Give him a chance. ONE chance. If he blows it, then you'd do better without him, given this story you've told.

Posted

He sounds to be all over the place if you ask me, I’d sit back a little and see how much he really cares or wants to see you. If he writes you silly messages like breaking up with you over SMS, DON’T call him. If he is a decent person he should be calling you. You want to see how he behaves now.. so let him do his thing. Don’t call, organise meetings, look for him at clubs, LET HIM COME TO YOU!

 

Sounds like he is not in a very mature place at the moment, and doesn’t seem to care if he makes you feel bad or treats you without respect, and I suppose I wouldn’t really want someone like that in my life. PLUS you have to remember, your relationship is at its very early stages, he should still be all lovey dovey… wanting to see you, do romantic things and make you feel nice. He has to work at keeping you, you shouldn’t be gluten for punishment. You deserve to be treated like a princes, not ignored and treated like a fool.

:bunny:

  • 11 months later...
Posted

give everything a chance to work itself out, see how everything goes. as for the lack of suprises and stuff ..it is because in the begining they are still tying to impress you, once they have you..they tend to be less sweet and giving..who knows why but, it happens! good luck

Posted

Dem,

 

You could give him one last chance but honestly, I think this guy doesn't know what he wants. He's a pursuer and now that he believes he has you he's probably going to start treating you like ****. Sorry, but I've seen this many times before. This type of guy will do everything to sweep you off their feet so you're in some sort of hypnotic state and will put up with who they really are which is usually not very palateable. Expect for this guy to cheat and mess with your head. I would bet good money on it.

 

The only thing you can do to combat this type of behavior which is called the "love em and leave em syndrome" is to NEVER BE CONVINCED by someone who is trying hard to convince you he's the one.

 

sorry and hope it works out for you.

Posted

Actions count.
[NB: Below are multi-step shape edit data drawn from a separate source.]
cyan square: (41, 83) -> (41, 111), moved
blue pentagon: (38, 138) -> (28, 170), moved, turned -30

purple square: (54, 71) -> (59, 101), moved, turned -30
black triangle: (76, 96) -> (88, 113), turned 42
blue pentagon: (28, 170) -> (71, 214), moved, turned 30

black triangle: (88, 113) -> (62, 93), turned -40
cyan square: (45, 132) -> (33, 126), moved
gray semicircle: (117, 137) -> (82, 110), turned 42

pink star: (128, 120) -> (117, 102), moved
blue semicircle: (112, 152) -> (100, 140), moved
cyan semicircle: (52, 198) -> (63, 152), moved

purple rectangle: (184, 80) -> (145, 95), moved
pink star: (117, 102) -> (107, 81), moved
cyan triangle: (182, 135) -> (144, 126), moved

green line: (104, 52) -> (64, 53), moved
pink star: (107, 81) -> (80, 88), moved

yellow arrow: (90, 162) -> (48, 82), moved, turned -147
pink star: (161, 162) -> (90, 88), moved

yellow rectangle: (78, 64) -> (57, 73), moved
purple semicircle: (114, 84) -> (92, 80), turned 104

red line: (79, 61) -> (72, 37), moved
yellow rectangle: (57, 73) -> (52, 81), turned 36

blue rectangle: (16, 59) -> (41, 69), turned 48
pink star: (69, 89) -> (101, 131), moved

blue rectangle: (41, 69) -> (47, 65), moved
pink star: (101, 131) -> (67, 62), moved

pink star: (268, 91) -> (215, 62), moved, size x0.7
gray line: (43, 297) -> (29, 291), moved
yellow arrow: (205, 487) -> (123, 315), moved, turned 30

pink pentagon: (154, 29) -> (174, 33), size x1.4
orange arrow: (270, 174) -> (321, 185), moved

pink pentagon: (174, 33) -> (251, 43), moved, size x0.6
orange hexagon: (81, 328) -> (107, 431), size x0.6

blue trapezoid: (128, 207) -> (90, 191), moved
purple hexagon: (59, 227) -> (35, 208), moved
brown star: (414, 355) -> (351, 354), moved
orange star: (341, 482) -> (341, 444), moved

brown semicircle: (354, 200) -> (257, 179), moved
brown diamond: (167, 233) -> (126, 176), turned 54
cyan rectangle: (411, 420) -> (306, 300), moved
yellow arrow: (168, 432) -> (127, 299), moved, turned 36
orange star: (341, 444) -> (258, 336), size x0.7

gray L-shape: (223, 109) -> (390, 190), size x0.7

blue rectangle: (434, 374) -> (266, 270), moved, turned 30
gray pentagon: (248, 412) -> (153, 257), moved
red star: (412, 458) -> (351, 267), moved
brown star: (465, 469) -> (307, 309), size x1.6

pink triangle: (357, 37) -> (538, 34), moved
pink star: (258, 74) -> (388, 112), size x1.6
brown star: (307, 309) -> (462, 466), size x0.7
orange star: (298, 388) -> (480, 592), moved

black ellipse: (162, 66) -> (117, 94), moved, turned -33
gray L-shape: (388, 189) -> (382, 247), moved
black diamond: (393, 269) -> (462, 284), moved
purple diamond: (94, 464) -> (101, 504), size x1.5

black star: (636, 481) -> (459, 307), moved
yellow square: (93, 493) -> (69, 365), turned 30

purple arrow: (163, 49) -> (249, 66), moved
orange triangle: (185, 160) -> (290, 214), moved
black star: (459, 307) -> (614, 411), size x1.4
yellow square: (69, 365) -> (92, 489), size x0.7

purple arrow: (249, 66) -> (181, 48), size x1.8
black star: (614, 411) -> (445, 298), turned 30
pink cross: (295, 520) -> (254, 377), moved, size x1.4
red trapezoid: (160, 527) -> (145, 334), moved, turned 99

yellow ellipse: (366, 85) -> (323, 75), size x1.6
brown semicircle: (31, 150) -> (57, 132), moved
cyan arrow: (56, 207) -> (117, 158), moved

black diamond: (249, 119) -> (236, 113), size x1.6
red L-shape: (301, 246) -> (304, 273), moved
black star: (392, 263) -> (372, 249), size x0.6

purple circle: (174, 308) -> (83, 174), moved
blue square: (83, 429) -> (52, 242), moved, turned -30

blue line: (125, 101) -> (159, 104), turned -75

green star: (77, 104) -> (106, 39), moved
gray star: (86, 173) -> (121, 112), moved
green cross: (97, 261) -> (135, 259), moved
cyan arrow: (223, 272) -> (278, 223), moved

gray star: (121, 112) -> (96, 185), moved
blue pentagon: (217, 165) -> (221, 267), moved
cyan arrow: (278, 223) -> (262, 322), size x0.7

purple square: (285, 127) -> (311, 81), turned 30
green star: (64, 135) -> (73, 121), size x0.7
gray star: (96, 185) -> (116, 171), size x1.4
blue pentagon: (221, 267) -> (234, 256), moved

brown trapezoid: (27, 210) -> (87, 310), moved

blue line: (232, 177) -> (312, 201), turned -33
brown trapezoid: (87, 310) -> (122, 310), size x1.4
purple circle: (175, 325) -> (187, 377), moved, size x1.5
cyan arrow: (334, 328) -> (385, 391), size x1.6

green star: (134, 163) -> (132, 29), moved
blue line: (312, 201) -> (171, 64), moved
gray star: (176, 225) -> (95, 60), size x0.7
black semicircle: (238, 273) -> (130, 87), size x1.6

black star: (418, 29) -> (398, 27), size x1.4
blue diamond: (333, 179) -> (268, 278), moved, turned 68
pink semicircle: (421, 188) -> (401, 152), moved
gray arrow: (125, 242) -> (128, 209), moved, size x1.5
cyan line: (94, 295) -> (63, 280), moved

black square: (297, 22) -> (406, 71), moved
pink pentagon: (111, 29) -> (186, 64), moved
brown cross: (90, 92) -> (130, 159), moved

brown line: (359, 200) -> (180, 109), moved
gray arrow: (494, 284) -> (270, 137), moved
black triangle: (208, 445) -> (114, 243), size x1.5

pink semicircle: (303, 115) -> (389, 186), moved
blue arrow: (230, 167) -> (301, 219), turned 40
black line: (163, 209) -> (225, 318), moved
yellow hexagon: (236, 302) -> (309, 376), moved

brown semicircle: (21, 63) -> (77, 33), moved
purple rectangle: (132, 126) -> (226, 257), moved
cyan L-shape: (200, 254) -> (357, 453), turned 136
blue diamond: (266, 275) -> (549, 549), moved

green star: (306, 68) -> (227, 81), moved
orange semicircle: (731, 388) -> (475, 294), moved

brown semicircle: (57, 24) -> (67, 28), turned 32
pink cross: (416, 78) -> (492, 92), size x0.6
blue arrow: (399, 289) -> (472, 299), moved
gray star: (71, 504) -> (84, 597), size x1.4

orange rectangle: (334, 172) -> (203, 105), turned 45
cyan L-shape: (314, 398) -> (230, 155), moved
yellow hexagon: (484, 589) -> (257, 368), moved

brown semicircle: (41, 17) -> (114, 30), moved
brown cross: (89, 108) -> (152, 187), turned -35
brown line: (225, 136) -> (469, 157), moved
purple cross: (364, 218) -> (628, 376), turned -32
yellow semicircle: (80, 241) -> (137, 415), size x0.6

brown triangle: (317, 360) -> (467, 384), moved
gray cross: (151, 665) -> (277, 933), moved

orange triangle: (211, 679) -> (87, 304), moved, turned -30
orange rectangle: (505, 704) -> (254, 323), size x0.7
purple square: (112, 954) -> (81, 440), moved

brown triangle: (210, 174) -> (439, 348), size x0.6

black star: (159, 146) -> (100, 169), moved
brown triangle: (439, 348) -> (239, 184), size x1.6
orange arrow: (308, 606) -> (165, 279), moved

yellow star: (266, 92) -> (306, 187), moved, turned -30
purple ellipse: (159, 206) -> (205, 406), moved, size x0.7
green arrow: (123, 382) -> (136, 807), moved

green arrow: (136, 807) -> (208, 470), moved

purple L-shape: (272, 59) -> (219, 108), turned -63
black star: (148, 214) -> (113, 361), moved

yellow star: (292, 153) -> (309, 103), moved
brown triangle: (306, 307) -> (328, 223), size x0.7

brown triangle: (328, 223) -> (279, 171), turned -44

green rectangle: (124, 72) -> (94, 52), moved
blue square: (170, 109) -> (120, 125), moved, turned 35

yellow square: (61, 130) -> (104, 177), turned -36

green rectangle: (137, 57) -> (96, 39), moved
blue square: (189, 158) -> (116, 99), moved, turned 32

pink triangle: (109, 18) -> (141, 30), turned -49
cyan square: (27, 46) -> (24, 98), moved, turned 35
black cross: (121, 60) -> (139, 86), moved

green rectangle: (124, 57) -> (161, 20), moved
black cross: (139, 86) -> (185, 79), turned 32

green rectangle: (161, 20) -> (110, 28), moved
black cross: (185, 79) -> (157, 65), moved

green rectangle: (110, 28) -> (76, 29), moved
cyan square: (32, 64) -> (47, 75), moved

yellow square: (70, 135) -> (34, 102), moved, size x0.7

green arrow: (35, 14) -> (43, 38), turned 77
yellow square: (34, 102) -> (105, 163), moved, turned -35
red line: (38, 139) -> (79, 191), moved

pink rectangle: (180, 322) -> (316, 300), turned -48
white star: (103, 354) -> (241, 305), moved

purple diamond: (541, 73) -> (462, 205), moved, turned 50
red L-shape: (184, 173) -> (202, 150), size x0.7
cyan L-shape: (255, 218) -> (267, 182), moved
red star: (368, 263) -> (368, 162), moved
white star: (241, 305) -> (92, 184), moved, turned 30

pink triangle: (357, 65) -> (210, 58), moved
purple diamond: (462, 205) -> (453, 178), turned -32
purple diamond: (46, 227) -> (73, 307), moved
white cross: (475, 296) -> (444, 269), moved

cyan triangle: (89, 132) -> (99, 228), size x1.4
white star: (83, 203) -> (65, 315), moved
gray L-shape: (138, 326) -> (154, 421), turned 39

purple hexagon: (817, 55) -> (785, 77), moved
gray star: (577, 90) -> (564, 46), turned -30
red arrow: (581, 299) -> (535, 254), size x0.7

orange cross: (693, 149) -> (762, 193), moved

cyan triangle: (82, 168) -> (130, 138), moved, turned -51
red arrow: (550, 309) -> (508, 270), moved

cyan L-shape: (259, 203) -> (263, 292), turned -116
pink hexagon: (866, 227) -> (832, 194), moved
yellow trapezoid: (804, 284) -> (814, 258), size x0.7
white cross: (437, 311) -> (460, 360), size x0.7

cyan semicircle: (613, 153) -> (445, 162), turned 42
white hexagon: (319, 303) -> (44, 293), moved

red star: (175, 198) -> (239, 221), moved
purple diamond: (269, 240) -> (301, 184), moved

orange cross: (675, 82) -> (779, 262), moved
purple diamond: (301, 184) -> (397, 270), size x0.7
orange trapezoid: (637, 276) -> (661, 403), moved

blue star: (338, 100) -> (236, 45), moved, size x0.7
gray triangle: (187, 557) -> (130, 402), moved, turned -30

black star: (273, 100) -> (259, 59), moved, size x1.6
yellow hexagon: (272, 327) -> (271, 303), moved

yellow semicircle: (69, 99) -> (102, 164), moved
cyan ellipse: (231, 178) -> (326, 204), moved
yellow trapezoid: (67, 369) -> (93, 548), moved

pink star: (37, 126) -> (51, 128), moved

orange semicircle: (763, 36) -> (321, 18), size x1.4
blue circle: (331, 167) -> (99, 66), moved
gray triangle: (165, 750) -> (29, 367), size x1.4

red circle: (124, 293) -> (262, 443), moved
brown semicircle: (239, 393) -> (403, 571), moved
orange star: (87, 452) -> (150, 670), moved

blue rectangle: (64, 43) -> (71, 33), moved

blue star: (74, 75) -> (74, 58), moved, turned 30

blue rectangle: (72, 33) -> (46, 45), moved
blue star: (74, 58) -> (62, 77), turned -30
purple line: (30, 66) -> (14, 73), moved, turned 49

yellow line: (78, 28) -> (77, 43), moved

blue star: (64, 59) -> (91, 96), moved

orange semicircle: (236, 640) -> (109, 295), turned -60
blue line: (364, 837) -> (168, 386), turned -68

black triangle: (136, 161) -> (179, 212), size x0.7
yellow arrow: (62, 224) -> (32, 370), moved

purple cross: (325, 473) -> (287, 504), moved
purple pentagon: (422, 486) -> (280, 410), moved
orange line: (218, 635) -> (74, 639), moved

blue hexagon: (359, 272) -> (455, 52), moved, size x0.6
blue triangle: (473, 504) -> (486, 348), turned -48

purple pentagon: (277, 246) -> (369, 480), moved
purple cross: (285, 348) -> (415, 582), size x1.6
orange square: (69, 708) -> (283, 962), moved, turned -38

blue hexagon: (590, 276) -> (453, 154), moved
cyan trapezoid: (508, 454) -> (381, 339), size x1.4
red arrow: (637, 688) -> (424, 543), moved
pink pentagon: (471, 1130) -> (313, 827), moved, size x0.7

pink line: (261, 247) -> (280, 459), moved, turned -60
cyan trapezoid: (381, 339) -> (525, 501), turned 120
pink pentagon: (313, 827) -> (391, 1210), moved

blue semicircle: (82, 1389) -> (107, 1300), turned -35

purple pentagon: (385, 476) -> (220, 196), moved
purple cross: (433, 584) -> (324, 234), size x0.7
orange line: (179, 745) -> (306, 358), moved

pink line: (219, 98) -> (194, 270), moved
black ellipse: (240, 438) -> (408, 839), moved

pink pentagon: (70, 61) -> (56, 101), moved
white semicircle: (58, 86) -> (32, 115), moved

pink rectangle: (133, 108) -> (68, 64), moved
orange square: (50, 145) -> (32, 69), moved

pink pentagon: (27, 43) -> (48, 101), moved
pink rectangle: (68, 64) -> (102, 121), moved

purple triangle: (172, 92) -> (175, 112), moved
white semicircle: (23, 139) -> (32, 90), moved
In this case, his actions make it clear he does not have much time for you. In fact, some of what he has done to his supposed "gf" is downright insulting.

 

Everybody has to decide their own standards for what they will accept, and what they won't. You can read in LoveShack about some people who have VERY low standards for how their SO should treat them - and how they treat their SO. I myself couldn't handle a so-called bf who did not have time for me.